The highest paid players of the current 2017 season

In [None]:
df_top17 = df_mls[df_mls['Season'] == '2017']
df_top17.sort_values('guaranteed_compensation', ascending = False).head(15)

In [None]:
# Ten Highest Paid Players 2007 - 2017
df_final = df_mls.drop_duplicates(subset='Name')
df_final.sort_values('guaranteed_compensation', ascending = False).head(10)

In [None]:
# Highest Paid Player Per Club Each Season
df_mls.sort_values('guaranteed_compensation', ascending=False).groupby(['Season', 'club'], as_index=False).first()

In [None]:
# Highest Paid Player Per Club 2007 to 2017 Season
df_mls.sort_values('guaranteed_compensation', ascending=False).groupby('club', as_index=False).first()

In [None]:
df_free_agents['guaranteed_compensation'].mean()

In [None]:
# Highest Paid Free Agent Per Season
df_free_agents.sort_values('guaranteed_compensation', ascending=False).groupby('Season', as_index=False).first()

In [None]:
# Highest Paid Free Agent Per Season
df_free_agents.sort_values('guaranteed_compensation', ascending=False).groupby('Season', as_index=False).first()

## Plotting the Data ##

In [None]:
salary_totals = df_mls.groupby('Season').sum()
salary_totals.plot(kind = 'bar', title = "Total Salary by Season",figsize=(10,6)).set_ylabel("Salary (USD in millions)");
# The total salary has increased over the years


The total salary paid by each club has generally increased over the eleven seasons. There was a decrease from Season 2012 to 2013, which was also the season David Beckham no longer was playing in the league. However, from Season 2013 onward, the total salary continued to increase. 

In [None]:
salary_median = df_mls.groupby('Season').median()
salary_median.plot(kind = 'bar', title = "Median Salary by Season",figsize=(10,6)).set_ylabel("Salary (USD in millions)");

In [None]:
salary_mean = df_mls.groupby('Season').mean()
salary_mean.plot(kind = 'bar', title = "Average Salary by Season",figsize=(10,6)).set_ylabel("Salary (USD in millions)");

In [None]:
salary_totals_by_club = df_mls.groupby('club').sum()
salary_totals_by_club.plot(kind = 'bar', title = "Total Salary by Club",figsize=(10,6)).set_ylabel("Salary (USD in millions)");

In [None]:
df_mls17 = df_mls[df_mls['Season'] == '2017'].sort_values('guaranteed_compensation').groupby('club').sum()
df_mls17.plot(kind = 'bar', title = "2017 Total Salary by Club",figsize=(10,6)).set_ylabel("Salary (USD in millions)");

I wanted to observe how much each club has spent on player salaries over the 11 seasons. LA Galaxy, New York Red bulls, and Toronto FC have been the biggest spenders. Interestingly, New York FC, which was had its first season in MLS in 2013 has already spent more than five other clubs. 

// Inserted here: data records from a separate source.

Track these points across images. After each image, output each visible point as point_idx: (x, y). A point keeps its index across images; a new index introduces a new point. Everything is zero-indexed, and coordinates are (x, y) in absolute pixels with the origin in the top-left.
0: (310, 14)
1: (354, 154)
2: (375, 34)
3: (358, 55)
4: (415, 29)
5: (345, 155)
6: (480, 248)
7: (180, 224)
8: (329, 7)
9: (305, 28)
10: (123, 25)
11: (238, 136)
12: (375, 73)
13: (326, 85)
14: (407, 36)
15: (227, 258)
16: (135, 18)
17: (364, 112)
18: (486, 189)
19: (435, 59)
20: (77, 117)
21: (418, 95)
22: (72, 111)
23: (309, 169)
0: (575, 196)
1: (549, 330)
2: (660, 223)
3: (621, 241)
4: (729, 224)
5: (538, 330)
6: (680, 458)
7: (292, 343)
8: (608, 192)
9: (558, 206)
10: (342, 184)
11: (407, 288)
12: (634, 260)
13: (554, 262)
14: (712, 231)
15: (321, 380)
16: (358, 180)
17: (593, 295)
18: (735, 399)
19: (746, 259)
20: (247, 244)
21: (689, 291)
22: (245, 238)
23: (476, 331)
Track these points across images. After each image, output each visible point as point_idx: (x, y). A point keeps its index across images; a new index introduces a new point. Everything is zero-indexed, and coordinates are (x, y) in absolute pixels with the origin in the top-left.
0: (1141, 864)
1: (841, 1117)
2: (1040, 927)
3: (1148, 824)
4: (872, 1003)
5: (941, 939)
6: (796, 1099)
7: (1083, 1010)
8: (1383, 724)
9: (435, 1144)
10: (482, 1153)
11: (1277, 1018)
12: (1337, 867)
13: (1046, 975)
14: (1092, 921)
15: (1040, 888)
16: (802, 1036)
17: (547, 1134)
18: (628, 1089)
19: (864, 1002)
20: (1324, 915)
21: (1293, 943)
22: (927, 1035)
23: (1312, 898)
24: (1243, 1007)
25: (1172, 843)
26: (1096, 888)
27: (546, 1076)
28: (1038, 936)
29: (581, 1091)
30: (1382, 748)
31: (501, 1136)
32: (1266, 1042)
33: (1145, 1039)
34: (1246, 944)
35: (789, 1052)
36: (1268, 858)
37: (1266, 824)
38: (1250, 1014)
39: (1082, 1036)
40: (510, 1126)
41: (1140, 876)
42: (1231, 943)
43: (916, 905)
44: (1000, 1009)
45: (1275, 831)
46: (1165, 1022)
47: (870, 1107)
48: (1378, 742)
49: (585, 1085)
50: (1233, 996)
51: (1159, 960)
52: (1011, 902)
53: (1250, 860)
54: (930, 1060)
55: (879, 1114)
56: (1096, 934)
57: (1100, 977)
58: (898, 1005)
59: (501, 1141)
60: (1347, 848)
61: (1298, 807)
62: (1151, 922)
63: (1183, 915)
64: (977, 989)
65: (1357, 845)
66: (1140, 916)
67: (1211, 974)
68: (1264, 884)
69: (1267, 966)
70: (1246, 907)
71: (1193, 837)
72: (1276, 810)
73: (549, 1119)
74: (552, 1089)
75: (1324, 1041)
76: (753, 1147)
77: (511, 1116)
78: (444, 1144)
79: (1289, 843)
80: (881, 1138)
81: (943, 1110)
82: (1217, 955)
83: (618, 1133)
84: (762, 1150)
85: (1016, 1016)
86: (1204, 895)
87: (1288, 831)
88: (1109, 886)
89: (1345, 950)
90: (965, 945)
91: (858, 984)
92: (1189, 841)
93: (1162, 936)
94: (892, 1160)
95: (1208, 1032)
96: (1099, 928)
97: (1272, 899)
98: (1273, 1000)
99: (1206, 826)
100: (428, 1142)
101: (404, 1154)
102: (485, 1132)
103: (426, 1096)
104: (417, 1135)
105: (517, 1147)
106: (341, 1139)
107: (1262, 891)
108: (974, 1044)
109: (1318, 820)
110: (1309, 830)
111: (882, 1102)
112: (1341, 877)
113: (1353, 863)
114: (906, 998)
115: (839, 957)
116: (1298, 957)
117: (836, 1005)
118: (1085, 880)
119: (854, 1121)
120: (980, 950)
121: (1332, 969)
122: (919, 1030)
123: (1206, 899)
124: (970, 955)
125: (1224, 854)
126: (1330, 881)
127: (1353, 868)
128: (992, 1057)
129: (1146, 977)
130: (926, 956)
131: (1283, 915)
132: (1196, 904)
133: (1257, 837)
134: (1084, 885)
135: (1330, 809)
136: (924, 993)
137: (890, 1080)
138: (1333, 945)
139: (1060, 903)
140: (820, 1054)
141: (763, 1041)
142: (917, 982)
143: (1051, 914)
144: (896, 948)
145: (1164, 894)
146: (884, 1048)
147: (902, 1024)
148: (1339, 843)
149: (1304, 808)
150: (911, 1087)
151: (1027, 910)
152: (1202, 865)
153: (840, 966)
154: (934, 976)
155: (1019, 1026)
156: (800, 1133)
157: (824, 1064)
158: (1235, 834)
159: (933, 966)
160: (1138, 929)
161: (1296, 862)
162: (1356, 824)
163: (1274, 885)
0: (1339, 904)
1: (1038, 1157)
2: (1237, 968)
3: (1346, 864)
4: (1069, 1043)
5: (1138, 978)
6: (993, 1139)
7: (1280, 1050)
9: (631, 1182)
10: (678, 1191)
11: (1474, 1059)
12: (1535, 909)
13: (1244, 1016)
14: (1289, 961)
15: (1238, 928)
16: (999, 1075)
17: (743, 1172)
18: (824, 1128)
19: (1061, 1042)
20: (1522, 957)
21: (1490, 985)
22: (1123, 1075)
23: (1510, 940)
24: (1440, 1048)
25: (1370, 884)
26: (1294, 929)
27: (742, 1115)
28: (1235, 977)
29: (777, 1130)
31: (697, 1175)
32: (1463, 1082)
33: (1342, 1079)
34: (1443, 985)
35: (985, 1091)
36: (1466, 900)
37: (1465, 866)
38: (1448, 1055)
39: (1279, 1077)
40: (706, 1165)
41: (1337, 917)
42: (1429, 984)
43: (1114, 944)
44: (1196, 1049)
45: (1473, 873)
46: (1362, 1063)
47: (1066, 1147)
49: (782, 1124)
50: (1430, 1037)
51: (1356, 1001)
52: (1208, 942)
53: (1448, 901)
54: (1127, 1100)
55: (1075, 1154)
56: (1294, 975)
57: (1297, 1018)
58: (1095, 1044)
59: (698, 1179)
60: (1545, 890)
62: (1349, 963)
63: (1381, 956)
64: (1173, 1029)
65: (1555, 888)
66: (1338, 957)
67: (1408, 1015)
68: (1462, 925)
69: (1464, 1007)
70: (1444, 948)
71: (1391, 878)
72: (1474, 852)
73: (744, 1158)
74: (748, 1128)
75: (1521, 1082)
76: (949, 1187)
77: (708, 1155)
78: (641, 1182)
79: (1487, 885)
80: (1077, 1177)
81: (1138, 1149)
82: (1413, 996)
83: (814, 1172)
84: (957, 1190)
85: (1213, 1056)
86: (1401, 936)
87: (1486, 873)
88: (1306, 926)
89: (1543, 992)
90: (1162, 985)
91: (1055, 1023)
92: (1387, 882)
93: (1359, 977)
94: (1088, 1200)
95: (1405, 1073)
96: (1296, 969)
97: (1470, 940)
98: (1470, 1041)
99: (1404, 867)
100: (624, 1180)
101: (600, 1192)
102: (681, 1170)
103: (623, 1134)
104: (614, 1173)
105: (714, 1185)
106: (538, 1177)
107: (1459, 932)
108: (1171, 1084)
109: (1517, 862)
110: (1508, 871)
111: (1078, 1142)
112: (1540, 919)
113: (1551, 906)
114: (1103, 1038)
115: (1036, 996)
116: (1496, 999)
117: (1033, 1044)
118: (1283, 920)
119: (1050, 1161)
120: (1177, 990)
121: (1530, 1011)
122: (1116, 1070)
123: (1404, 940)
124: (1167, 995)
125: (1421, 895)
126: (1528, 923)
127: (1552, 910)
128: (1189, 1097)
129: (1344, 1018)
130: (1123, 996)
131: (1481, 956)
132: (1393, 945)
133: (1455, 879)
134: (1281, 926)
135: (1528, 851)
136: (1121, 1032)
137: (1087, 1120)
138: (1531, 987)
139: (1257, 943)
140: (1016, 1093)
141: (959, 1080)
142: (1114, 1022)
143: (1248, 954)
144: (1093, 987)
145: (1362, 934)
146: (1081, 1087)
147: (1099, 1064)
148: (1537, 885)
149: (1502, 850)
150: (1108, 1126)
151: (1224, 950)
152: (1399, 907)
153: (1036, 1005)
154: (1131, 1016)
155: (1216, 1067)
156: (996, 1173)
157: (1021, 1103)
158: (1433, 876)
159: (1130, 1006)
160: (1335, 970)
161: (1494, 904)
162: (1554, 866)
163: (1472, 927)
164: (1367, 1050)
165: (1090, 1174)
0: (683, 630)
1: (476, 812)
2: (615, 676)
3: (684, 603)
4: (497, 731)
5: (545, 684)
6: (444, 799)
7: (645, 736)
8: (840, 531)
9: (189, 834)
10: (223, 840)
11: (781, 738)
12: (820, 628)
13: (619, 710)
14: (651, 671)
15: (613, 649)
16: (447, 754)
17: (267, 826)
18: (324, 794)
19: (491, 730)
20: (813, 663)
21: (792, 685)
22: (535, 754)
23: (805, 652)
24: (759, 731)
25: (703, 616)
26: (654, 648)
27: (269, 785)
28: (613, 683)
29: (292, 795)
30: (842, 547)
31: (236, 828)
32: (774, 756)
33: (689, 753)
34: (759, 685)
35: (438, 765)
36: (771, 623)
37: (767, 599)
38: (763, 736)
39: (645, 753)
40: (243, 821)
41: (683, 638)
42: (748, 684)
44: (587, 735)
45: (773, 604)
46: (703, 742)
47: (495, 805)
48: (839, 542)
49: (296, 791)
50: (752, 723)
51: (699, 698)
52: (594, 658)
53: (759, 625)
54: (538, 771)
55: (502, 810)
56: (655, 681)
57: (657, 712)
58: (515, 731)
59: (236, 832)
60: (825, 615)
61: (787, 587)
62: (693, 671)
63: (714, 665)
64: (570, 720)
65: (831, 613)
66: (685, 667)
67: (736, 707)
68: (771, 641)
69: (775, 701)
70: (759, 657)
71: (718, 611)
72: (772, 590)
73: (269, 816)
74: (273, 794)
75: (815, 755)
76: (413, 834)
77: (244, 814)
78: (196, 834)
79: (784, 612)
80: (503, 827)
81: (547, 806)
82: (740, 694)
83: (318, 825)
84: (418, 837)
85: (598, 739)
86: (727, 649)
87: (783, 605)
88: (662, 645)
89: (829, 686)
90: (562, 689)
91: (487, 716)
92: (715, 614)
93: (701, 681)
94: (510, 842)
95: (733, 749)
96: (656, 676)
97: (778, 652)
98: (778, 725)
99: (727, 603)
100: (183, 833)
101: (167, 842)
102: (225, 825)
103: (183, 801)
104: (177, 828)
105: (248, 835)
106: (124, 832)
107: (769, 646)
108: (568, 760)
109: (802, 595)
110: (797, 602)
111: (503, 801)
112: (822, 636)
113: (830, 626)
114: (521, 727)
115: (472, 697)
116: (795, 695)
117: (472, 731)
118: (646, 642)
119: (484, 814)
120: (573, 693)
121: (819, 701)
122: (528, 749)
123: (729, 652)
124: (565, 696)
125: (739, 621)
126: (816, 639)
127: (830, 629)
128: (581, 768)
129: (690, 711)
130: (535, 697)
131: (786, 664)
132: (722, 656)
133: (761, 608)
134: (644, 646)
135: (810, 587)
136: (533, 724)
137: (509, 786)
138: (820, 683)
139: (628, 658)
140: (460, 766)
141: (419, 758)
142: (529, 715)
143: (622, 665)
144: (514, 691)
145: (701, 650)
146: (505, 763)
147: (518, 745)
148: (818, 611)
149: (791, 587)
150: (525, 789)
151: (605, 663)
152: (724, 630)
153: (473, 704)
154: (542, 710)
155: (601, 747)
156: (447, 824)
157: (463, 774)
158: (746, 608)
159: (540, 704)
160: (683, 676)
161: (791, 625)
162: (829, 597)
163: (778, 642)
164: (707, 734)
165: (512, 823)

Please note: LAFC is a new expansion club and will enter the league in 2018.  

In [None]:
df_mls_dc = df_mls[df_mls['club'] == "DC"]
df_max_salary_by_season_dc = df_mls_dc.groupby('Season')['guaranteed_compensation'].max()
df_max_salary_by_season_dc.plot(kind = 'bar', title = "Highest Salary by Season (DC United)",figsize=(10,6), color = 'red').set_ylabel("Salary (USD in millions)");

I wanted to see how my local club, DC United, have been spending.

In [None]:
df_mls_la = df_mls[df_mls['club'] == "LA"]
df_max_salary_by_season_la = df_mls_la.groupby('Season')['guaranteed_compensation'].max()
df_max_salary_by_season_la.plot(kind = 'bar', title = "Highest Salary by Season (La Galaxy)",figsize=(10,6), color = 'purple').set_ylabel("Salary (USD in millions)");